Enfin, et toujours d’un point de vue formel, outre sa tonalité monochrome, cette séquence possède un pivot central qui est la bataille entre les forces du bien et celles du mal. C’est au cours de ce combat que l’équilibre change. La victoire qui devait être acquise à Sauron revient à l’alliance des Hommes et des Elfes. Cette bataille est emblématique de celles à venir. Elle montre d’abord une alliance inespérée (Hommes et Elfes) et les différents visages du mal (Sauron, les Orques, la tentation que représente l’anneau et ce qu’il peut faire des êtres qui le possèdent).
Elle montre aussi des forces colossales luttant l’une contre l’autre. Nous découvrons que Jackson ne lésine ni sur la puissance quantitative, ni sur la puissance qualitative de ces forces. Enfin, elle indique jusqu’à quel point le réalisateur est capable de chorégraphier une bataille, par le biais d’un logiciel. Les épées des Elfes s’abattant les unes après les autres sur les Orques, avec une synchronisation parfaite, lors du premier corps à corps, évoquent un effet domino, ou encore un ballet de Busby Berkeley.

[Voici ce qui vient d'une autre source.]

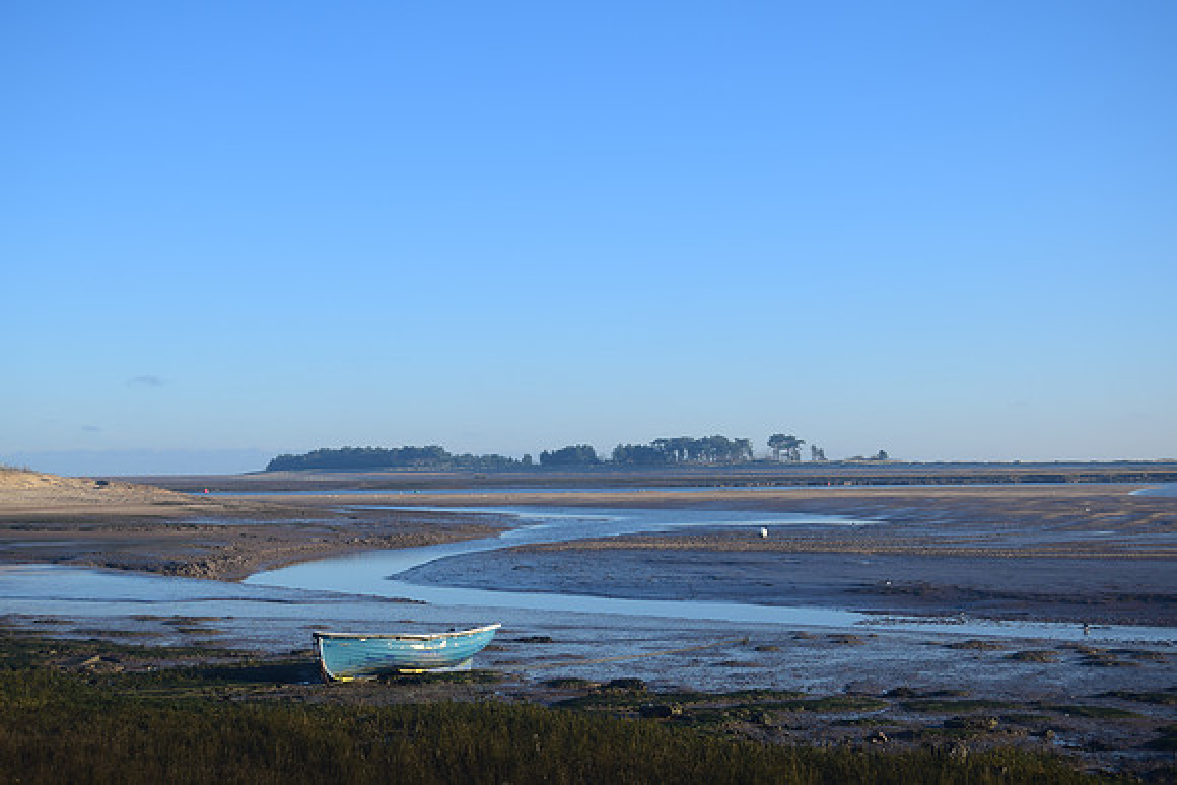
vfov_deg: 25.8
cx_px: 588
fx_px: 1717
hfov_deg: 37.8
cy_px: 392
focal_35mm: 52
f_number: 7.1
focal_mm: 35
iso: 100
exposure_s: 1/400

Cette séquence contraste avec la suivante qui concerne la Comté. Elle est explicative alors que celle de la Comté se révélera descriptive, voire contemplative. Le prologue trouvera pourtant des échos dans la suite du récit, lorsque Bilbo accuse Gandalf de vouloir garder l’anneau pour lui. Gandalf se fâche, et autour de lui, les couleurs se ternissent et prennent un ton monochrome. Mais c’est dans la seconde partie, The Two Towers, que cet écho est le plus fort, notamment dans la Bataille du Gouffre de Helm.
[1] Dans sa véritable acception, c'est-à-dire non dans la représentation de la réalité la plus absolue, mais dans la possibilité technique d’obtenir une réalité qui est à la fois le résultat des supports et des matériaux utilisés et le résultat de la vision personnelle de l’auteur.